- DIRECTIONS FOR THIS TASK -
Transcribe the portion of the GCP scalability page below starting at "Reliability is the" and ending at "to achieve reliability.".

- PASSAGE PROVIDED -
━━━━━━

Scalability to meet growth requirements

  1. Home
  2. Scalability to meet growth requirements

Go back to GCP Tutorials

In this we will learn and understand about the scalability to meet growth requirements.

Reliability

Reliability is the most important feature of any application, because if the application is not reliable, users will eventually leave, and the other features won’t matter.

  • Firstly, an application must have measurable reliability goals, and deviations must be promptly corrected.
  • Secondly, the application must be architected for scalability, high availability, and automated change management.
  • Thirdly, the application must be self-healing where possible, and it must be instrumented for observability.
  • Lastly, the operational procedures used to run the application must impose minimal manual work and cognitive load on operators, while ensuring rapid mitigation of failures.

Strategies to achieve reliability.

  • Firstly, Reliability is defined by the user. For user-facing workloads, measure the user experience, for example, query success ratio, as opposed to just server metrics such as CPU usage. For batch and streaming workloads, you might need to measure KPIs to ensure a quarterly report is on track to finish on time.

━━━━━━

- DATA BLOCK -
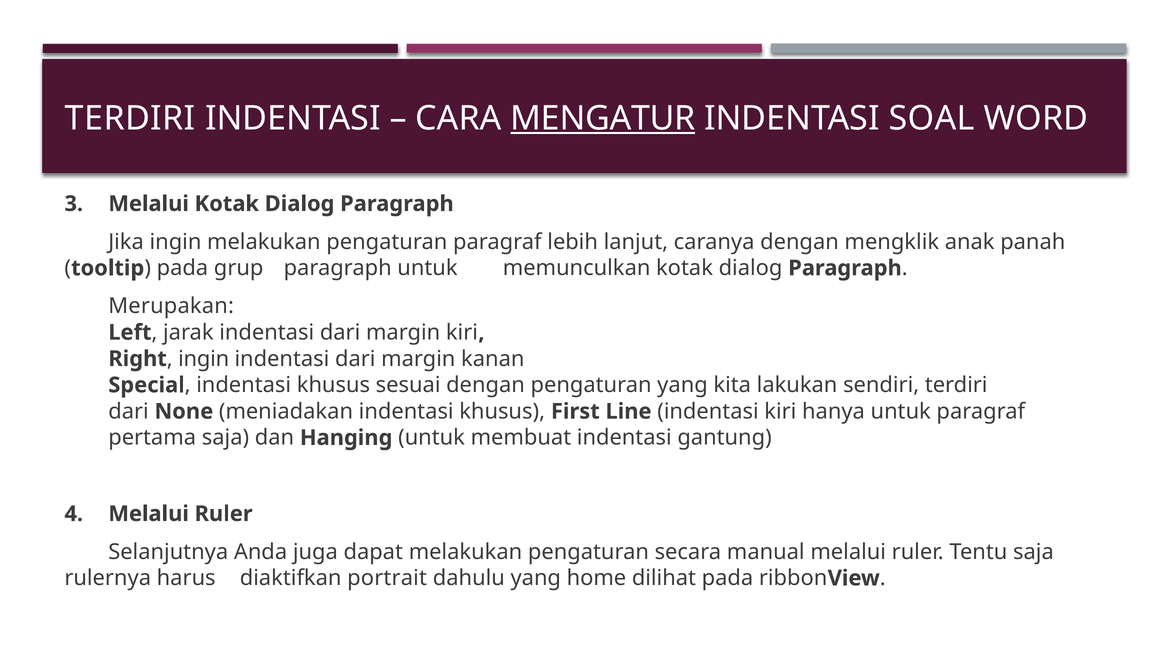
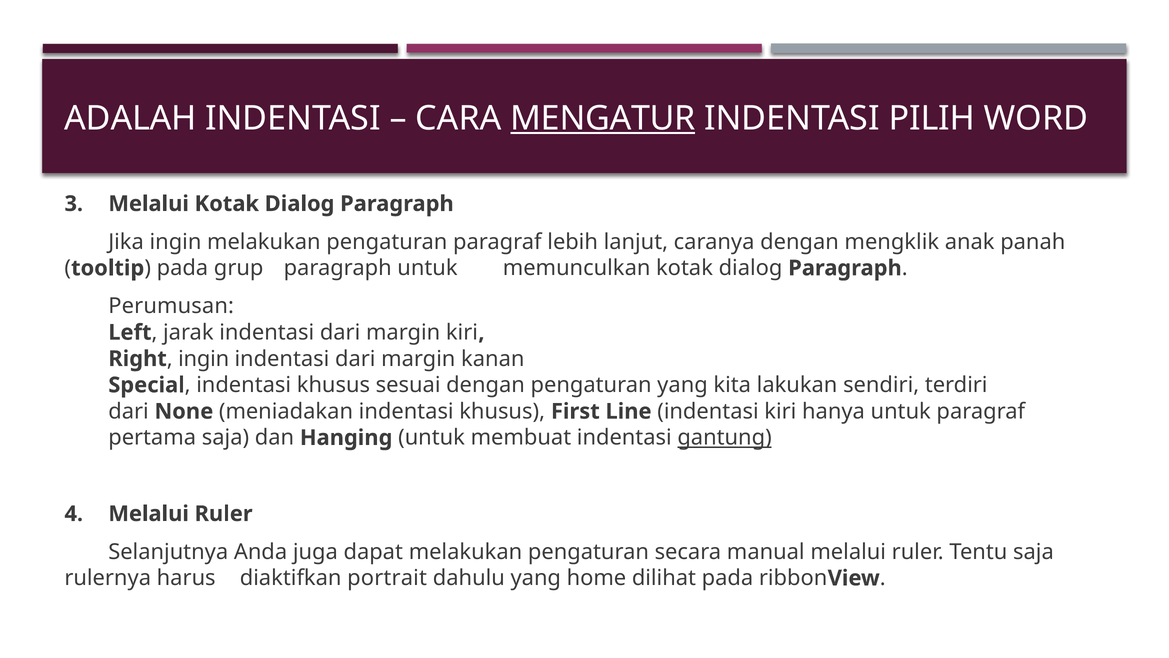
TERDIRI at (130, 118): TERDIRI -> ADALAH
SOAL: SOAL -> PILIH
Merupakan: Merupakan -> Perumusan
gantung underline: none -> present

━━━━━━

- RESPONSE FOR THIS EXERCISE -
Reliability is the most important feature of any application, because if the application is not reliable, users will eventually leave, and the other features won’t matter.

  • Firstly, an application must have measurable reliability goals, and deviations must be promptly corrected.
  • Secondly, the application must be architected for scalability, high availability, and automated change management.
  • Thirdly, the application must be self-healing where possible, and it must be instrumented for observability.
  • Lastly, the operational procedures used to run the application must impose minimal manual work and cognitive load on operators, while ensuring rapid mitigation of failures.

Strategies to achieve reliability.